Eduardo Dias : Ni au Portugal, ni dans aucun pays de l’Europe ou du monde. Une personne qui a cotisé au Portugal et au Luxembourg peut néanmoins opter pour une pension de vieillesse anticipée au Luxembourg, tandis que le contingent des années effectuées sera versé séparément par les caisses de chaque État. La personne en question ne touchera la pension versée par le Portugal que lorsqu’elle aura atteint l’âge légal de départ à la retraite prévu par la loi portugaise. Ainsi, au niveau européen, il existe une totalisation des périodes d’assurance, mais il n’existe pas une harmonisation des systèmes de la sécurité sociale. Le problème qui se pose depuis une dizaine d’années et auquel nous essayons encore aujourd’hui de trouver une solution est celui de la communication entre la Caisse nationale de pension luxembourgeoise et le Centre national de pension portugais. Souvent le certificat attestant le nombre d’années de carrière prestées au Portugal n’arrivait à être transmis à la CNAP qu’au bout de deux ou trois ans. Entretemps, la personne en question ne pouvait pas procéder à sa demande de pension de vieillesse anticipée. Aujourd’hui, la situation s’est beaucoup améliorée, mais il continue à y avoir des retards significatifs. Ces retards sont aussi liés aux différences entre les deux systèmes de sécurité sociale, car souvent le traitement des demandes faites au Portugal ne passe pas uniquement par le Centre national de pension portugais, mais par d’autres institutions, ce qui rend le traitement des demandes encore plus long.
Comment essayez-vous de résoudre ce problème ?

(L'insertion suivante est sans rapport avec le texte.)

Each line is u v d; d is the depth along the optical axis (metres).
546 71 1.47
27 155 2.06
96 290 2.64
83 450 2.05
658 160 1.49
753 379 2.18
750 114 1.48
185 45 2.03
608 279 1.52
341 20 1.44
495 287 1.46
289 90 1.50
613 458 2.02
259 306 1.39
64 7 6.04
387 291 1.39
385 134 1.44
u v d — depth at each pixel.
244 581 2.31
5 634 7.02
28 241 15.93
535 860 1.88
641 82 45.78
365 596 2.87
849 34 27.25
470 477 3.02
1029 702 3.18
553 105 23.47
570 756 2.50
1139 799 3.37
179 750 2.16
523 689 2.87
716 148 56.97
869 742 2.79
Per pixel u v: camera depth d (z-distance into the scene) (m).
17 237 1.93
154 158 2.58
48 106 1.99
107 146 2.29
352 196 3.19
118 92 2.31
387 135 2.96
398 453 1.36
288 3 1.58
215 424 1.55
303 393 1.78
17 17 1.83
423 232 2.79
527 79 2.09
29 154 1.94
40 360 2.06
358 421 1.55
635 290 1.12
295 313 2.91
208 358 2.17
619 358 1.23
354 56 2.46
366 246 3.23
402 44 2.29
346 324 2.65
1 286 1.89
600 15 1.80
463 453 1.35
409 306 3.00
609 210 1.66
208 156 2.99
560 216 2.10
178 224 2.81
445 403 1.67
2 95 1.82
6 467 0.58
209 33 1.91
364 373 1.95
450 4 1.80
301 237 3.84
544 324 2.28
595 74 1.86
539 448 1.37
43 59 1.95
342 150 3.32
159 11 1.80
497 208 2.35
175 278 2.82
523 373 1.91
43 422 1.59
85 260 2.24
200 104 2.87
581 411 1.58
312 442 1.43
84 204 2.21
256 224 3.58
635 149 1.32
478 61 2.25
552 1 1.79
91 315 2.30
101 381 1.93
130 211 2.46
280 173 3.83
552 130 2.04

C.P. : Depuis des années, nous nous déplaçons au Portugal pour tenter de le résoudre. Et c’est grâce à l’engagement de l’OGBL que l’idée est venue d’inviter les agents du Centre national de pension portugais pour qu’ils puissent participer à des journées internationales d’information au Luxembourg. Pendant une semaine, les experts des deux caisses de pension étaient présents pour fournir des informations et des conseils aux ressortissants portugais travaillant au Luxembourg. Ces journées internationales d’information ont déjà eu lieu cinq ou six fois. Dans le meilleur des cas, la personne concernée quittait la consultation avec les certificats portugais nécessaires pour pouvoir procéder à la demande de pension de vieillesse anticipée au Luxembourg. C’est le grand avantage de ces journées d’information et c’est pour cela que nous insistons sur le fait que ces journées devraient avoir lieu beaucoup plus souvent. L’année passée, 300 ressortissants portugais y ont participé. Au bout de dix minutes, il n’y avait plus de rendez-vous disponibles. Le problème est du côté portugais. L’État portugais ne semble pas avoir les moyens d’envoyer ces spécialistes plus souvent à l’étranger. D’ailleurs le Luxembourg n’est pas le seul pays concerné.
E.D. : Il y a aussi des problèmes de communication au niveau des décès. Souvent le Luxembourg continue à verser la pension même lorsque la personne est décédée.
C.P. : Le problème réside dans le fait qu’au Portugal ces informations ne sont pas centralisées. Il arrive que l’avis de décès soit communiqué au Luxembourg plusieurs mois plus tard, tandis que les proches continuent à toucher la pension du défunt. Souvent, ils ne savent même pas qu’ils ont droit à une pension de survie par exemple. Il existe aussi des retards au niveau du traitement des demandes de pension de survie. Il nous est arrivé d’attendre un à trois ans pour enfin avoir une réponse du Portugal.
Un autre problème qui se pose aux retraités portugais domiciliés au Portugal – mais ayant cotisé au Luxembourg – est celui de l’inégalité au niveau des prestations sociales. En quoi ces inégalités consistent-elles ?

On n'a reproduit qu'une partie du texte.